Ex-Pimco CEO gets shorter sentence in college admission scandal because of his philanthropic donations

The ex-Pimco chief executive caught up in the college admissions scandal got a lighter sentence because of his history of philanthropy, a judge said Friday.

U.S. District Judge Nathaniel Gorton said he had planned to sentence former Pimco CEO Douglas Hodge to one year in prison, but decided to give him a “discount” because of his philanthropic endeavors, Bloomberg reported. Gorton sentenced Hodge to nine months and ordered him to pay a $750,000 fine and perform 500 hours of community service. It is still the stiffest penalty yet in the widespread college admissions scandal.

Hodge pleaded guilty in October to paying $850,000 in bribes to get four of his children into Georgetown University and the University of Southern California under the guise that they were tennis, soccer and football recruits.

“Mr. Hodge, your conduct in this whole sordid affair is appalling and mind-boggling at the same time,” Gorton said, according to USA Today. “It is unbelievable that someone of your education, intelligence and involvement in philanthropy and successful professional activities could have been for so long and so intimately a party to the systematic, pervasive bribing of college officials to get their kids into school.”

Hodge’s nine-month sentence was the longest yet in the college admissions scandal, in which three dozen parents have been charged with paying bribes to secure seats for their children at elite universities.
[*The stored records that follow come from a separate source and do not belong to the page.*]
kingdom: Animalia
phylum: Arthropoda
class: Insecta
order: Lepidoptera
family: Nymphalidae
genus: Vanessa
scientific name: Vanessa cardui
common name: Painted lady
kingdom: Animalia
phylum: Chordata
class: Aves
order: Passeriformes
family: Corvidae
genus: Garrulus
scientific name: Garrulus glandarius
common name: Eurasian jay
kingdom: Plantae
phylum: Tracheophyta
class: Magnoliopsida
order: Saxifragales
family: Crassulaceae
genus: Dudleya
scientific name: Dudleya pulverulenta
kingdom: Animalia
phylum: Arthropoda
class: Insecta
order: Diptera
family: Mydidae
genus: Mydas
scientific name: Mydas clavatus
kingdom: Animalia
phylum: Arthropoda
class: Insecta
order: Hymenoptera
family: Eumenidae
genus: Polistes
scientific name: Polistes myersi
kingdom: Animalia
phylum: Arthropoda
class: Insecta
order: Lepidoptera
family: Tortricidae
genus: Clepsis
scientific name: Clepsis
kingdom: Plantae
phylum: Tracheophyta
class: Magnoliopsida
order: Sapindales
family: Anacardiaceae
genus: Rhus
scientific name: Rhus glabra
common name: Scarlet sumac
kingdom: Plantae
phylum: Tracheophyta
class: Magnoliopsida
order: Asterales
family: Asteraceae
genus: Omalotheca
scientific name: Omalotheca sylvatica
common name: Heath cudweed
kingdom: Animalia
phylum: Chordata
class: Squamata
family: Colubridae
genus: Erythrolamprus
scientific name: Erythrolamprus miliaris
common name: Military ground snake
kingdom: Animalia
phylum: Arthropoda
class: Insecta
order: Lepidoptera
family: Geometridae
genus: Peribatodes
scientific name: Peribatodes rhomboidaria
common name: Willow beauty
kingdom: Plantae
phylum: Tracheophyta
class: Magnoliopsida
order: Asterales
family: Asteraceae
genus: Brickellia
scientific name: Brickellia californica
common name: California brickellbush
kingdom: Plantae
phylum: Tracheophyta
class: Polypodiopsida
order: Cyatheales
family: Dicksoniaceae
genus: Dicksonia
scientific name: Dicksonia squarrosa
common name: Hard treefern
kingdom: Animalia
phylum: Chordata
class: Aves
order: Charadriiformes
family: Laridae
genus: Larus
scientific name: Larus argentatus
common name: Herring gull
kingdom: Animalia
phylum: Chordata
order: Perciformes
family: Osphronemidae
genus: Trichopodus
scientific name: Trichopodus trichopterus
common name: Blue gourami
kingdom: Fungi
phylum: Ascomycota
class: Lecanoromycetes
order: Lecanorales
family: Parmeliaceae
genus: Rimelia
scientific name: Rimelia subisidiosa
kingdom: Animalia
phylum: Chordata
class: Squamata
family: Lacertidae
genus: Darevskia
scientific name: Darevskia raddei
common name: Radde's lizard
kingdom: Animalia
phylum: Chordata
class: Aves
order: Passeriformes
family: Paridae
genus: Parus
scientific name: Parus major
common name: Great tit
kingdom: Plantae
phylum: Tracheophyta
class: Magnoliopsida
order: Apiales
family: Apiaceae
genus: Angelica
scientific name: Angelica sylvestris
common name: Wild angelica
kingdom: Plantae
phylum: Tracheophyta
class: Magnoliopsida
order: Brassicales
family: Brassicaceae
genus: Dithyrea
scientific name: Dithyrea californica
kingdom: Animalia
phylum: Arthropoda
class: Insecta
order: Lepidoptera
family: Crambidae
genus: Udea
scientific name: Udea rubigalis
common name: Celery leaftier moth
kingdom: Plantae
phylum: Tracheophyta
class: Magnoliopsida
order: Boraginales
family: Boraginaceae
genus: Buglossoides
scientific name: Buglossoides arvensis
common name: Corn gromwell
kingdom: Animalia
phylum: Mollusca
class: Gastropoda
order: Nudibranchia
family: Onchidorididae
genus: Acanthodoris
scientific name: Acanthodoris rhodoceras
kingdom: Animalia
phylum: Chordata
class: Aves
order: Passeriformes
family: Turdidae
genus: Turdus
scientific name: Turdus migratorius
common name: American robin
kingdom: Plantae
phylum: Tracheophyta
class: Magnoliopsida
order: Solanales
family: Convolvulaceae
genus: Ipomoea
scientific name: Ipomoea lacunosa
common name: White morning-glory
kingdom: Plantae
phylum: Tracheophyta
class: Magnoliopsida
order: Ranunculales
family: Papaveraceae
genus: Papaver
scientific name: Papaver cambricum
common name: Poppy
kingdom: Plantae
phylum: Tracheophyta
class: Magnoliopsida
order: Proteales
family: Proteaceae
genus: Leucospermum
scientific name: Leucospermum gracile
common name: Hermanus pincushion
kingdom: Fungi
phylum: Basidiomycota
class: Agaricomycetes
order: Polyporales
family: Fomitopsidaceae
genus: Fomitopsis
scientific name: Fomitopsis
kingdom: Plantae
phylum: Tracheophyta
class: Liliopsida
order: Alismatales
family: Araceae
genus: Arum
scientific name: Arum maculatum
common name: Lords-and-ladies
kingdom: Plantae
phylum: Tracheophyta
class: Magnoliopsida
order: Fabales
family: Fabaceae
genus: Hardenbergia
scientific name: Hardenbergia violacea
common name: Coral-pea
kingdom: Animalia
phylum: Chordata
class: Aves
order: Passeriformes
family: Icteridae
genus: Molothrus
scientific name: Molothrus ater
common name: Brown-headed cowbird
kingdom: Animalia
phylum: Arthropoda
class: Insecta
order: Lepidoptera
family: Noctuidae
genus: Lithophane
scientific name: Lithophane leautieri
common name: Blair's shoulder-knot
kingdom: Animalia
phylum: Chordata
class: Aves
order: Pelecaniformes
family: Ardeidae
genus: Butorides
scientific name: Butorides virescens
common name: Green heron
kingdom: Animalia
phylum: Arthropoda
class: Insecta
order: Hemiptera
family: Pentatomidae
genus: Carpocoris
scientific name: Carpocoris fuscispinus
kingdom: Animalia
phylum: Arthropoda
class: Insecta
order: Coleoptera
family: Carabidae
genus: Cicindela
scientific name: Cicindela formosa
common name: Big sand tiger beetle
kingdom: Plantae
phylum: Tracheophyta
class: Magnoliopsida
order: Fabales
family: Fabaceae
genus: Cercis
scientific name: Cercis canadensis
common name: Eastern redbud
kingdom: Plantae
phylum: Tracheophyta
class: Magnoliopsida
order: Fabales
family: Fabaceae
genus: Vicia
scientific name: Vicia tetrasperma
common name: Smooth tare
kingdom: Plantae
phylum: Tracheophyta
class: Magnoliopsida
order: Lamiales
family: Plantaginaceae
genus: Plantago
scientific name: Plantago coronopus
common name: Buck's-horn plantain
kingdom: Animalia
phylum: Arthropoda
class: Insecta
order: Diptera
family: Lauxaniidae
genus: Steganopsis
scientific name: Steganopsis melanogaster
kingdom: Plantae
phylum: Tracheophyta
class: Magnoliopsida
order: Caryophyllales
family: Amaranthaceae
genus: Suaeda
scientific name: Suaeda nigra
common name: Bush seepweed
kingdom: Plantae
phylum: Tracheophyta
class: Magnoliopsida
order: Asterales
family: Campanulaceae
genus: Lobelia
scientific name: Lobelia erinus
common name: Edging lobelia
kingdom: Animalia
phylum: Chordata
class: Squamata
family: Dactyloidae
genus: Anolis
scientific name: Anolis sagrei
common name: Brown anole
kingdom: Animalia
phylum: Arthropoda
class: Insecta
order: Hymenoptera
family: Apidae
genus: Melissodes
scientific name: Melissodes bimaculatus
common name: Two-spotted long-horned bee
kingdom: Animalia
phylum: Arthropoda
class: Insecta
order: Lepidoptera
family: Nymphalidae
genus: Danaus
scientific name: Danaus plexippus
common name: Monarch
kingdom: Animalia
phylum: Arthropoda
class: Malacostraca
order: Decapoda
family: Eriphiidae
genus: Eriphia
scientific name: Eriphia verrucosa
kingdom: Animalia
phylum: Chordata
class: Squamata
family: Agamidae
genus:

Prosecutors had requested a two-year sentence for Hodge.

In a sentencing memo, Hodge’s attorneys asked the court for leniency on the grounds that Hodge was a “mission-driven” philanthropist who donated “well over” $30 million to more than 100 charities between 2007 and 2018. Approximately 95% of those gifts went to support “schools, universities, and programs to assist children in disadvantaged areas,” the memo stated.

“Doug is the most generous man I have ever dealt with,” his financial adviser wrote in a letter to the court attesting to his good character. Hodge donated, on average, nearly 60% of his earned income each year over the last four years of his employment, and upon his retirement, donated 100% of his deferred bonuses, attorneys wrote in the memo.

Hodge and his wife funded a school and orphanage in Cambodia, and started their own international nonprofit, Global Girls G.L.O.W., according to court documents. The group has served 7,000 girls in 27 countries with mentorship and education programs, according to its website. (Global Girls G.L.O.W. did not respond immediately to a request for comment.)

“Doug understands that this was a crime of privilege, where wealthy students unfairly and illegally obtained admission to colleges and universities, and he will therefore redouble his efforts to create educational opportunities for underserved children,” Hodge’s lawyers wrote.

Hodge spent 28 years at Pimco, serving as CEO from 2014 to 2017, when he retired at age 60, according to court documents. He reportedly received a bonus of $45 million in 2014.

Hodge’s attorneys did not respond immediately to a request for comment. Federal prosecutors declined to comment.

A total of 20 parents in the college admissions scandal have pleaded guilty, and 14 have now been sentenced, including “Desperate Housewives” actress Felicity Huffman. Another 15 are contesting the charges, including “Full House” actress Lori Loughlin and her fashion designer husband, Mossimo Giannulli.